→ **EXCERPTED TEXT**:

========================

Coffee grows on trees, Zamfotis explains, and trees take attributes from the soil they grown on, which translates to the fruit they produce. The fruit of coffee-producing trees is referred to as cherries, and coffee beans are the seed of the cherries. Beans — known as “green coffee” — are removed from cherries through dry processing in sun or soaking in water.
Just like terroir is manifested in grapes, the fruit of vines, which then ferment and become the terroir-driven wine in your glass, coffee beans — also a tree-fruit, which are picked and roasted and become the brew in your morning travel mug – also reflect the place they come from. “Terroir is a real thing, especially in coffee,” Zamfotis tells me.
It’s not just coffee sellers who believe that coffee has terroir, either. In May 2015, Luis Alvarez Welchez, a dual expert on soil management and coffee production, told Daily Coffee News that coffee’s quality is very dependent on the soil in which it is grown. “Coffee quality depends on a combination of the right balance of nutrients found in the soil and a plant’s altitude,” Welchez said. “The plant’s health, determined by how well it is nourished through the soil, has a direct effect on the coffee’s body, flavor, and aroma. Higher altitudes (and cooler temperatures) lead to slower photosynthesis that allows plants to metabolize nutrients more gradually and hence produce bigger and better beans.”

========================

Text extractions by page
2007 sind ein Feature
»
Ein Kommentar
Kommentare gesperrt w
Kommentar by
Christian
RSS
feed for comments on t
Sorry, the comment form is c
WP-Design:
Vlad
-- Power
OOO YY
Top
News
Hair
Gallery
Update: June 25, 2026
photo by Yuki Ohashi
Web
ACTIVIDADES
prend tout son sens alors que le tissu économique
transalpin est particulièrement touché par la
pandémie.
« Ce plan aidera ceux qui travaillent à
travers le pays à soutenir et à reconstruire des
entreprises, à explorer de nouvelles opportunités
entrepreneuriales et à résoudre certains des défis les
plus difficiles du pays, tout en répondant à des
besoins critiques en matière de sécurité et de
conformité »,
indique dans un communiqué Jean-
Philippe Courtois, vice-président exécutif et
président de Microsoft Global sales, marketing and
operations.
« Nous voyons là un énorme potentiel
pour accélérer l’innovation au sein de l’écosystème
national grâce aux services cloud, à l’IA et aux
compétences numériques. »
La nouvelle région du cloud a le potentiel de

========================

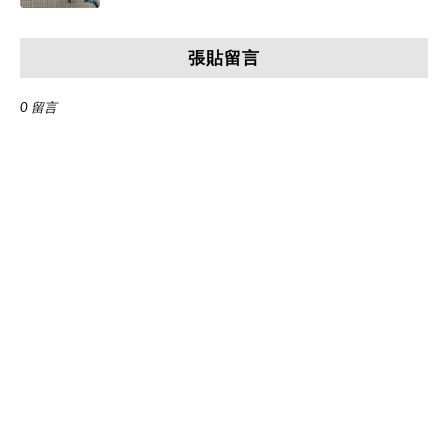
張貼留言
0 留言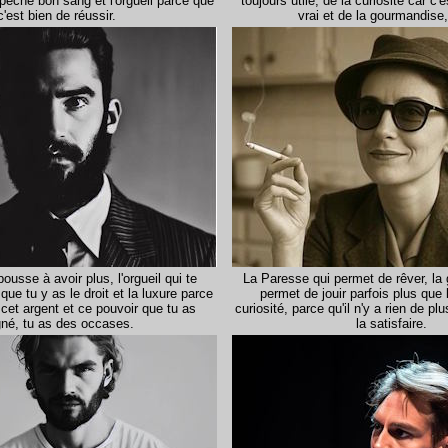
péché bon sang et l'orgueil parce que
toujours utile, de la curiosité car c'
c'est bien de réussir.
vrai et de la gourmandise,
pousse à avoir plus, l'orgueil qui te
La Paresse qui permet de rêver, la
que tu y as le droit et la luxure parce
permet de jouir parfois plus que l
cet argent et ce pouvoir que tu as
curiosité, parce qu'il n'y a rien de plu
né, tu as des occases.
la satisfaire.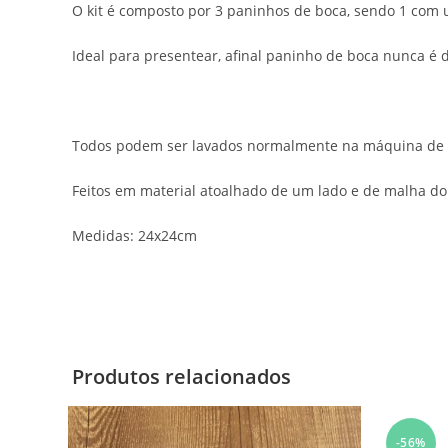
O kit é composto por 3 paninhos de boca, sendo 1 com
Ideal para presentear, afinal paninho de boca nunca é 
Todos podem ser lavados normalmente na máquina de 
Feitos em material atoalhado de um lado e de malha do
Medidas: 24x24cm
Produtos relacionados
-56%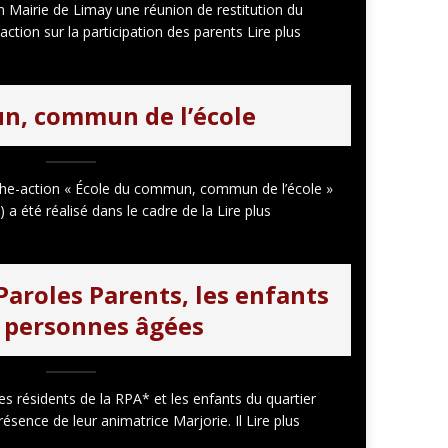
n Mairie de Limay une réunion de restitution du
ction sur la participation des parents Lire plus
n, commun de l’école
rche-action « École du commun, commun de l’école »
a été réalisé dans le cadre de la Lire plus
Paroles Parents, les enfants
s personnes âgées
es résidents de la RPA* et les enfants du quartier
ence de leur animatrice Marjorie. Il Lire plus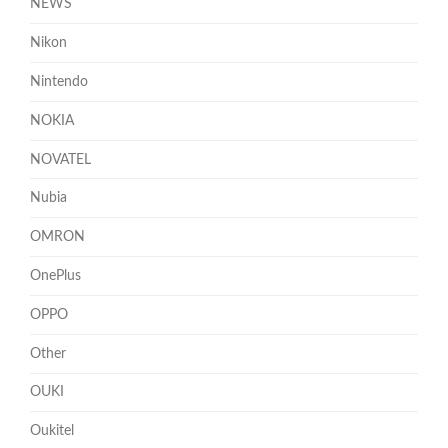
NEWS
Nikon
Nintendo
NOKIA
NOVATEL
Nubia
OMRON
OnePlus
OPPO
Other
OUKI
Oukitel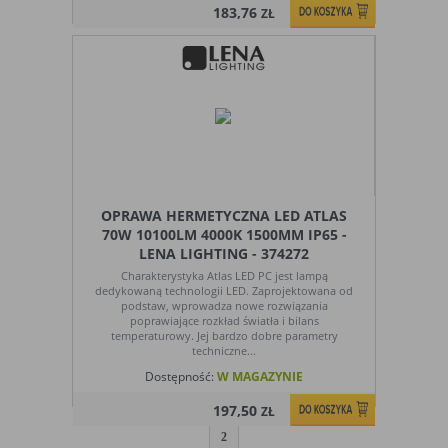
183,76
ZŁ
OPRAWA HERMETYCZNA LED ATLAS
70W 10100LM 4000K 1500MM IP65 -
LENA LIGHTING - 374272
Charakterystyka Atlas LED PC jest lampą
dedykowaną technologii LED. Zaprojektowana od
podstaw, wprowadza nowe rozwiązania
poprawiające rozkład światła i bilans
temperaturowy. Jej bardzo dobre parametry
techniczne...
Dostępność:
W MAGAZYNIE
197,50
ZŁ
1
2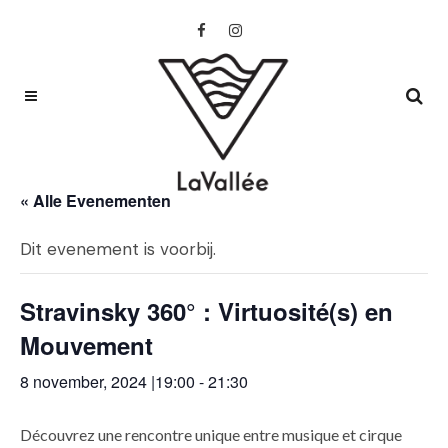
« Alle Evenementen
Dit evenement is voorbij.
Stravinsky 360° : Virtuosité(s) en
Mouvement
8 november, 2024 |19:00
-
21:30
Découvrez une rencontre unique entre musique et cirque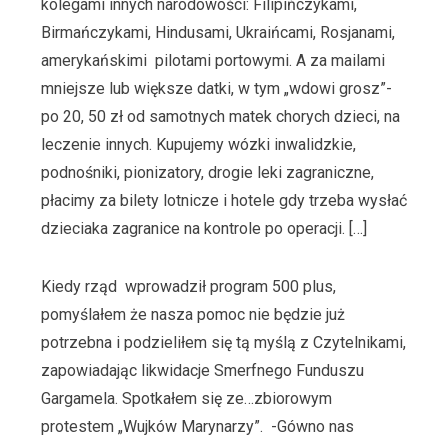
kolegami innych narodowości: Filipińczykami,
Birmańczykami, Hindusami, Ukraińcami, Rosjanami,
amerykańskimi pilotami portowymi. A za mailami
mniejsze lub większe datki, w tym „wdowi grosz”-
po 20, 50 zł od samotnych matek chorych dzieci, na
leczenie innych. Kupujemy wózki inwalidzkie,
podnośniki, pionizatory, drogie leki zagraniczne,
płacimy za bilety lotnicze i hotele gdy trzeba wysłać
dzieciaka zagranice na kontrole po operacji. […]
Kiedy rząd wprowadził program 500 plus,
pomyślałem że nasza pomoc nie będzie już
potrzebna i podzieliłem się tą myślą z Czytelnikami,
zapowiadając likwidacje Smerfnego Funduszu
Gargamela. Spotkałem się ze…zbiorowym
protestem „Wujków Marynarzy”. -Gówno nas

========================

→ **GOAL OF THE EXERCISE**: Could you carry on the passage about coffee terroir, picking up right after its last sentence? The records aren't needed for this.

→ **EXERCISE ANSWER**:
When Welchez speaks of coffee growing conditions and how they affect the taste of the beverage, it sounds a lot like winemakers talking about ideal grape-growing conditions. And Welchez is not alone. In his book Coffee: Growing, Processing Sustainable Production, agronomist Jean N. Wintgens writes that several factors influence the flavor of brewed coffee, including temperature, elevation, latitude, rainfall, the nutrient content of the soil (nitrogen, calcium, and potassium), the crop load, the genetics, and the cherry stage of maturity, just for starters. There’s also the amount and quality of the water that the tree has been exposed to. These are all factors that affect the terroir of grapes, too.
And just like with grapes, coffee beans have stereotypical flavors associated with the different growing locales. “With Brazil, there’s a peanut-chocolate stereotype, but you’ll also find plenty of coffee that comes out Brazil that has very different profiles,” Zamfotis explains. This immediately reminds me of Argentinian Malbec and the strong violet flavors we almost always associate with the grape.
“Eastern Africa, definitely Kenya, is known for citrus, lime, and bright acidic flavors,” Zamfotis continues. “Ethiopia, for very blueberry, strawberry, bright, vibrant, and fruity notes.”
This is a language I know from wine. The acidic coffee flavors from Kenya are similar to what you’d expect to be reflected in a Sauvignon Blanc grown in New Zealand terroir, while the fruit-forward Ethiopian flavors sound a lot like those of a Merlot expressing California terroir.
Dr. H.C. “Skip” Bittenbender, a professor and Extension Specialist for Coffee, Kava, and Cacao at the University of Hawaii, also believes very solidly in the terroir of coffee. Bittenbender ran a five-year trial of 15 Arabica varieties in locations from warm to cool across the Hawaiian Islands. What he found was surprising: Terroir had a stronger effect on the coffee than genetics. In other words, where the coffee was grown influenced its taste more than the variety of coffee. Cooler, wetter locations produced more acid than warmer, drier locations, whereas warmer locations produced more “cup body.”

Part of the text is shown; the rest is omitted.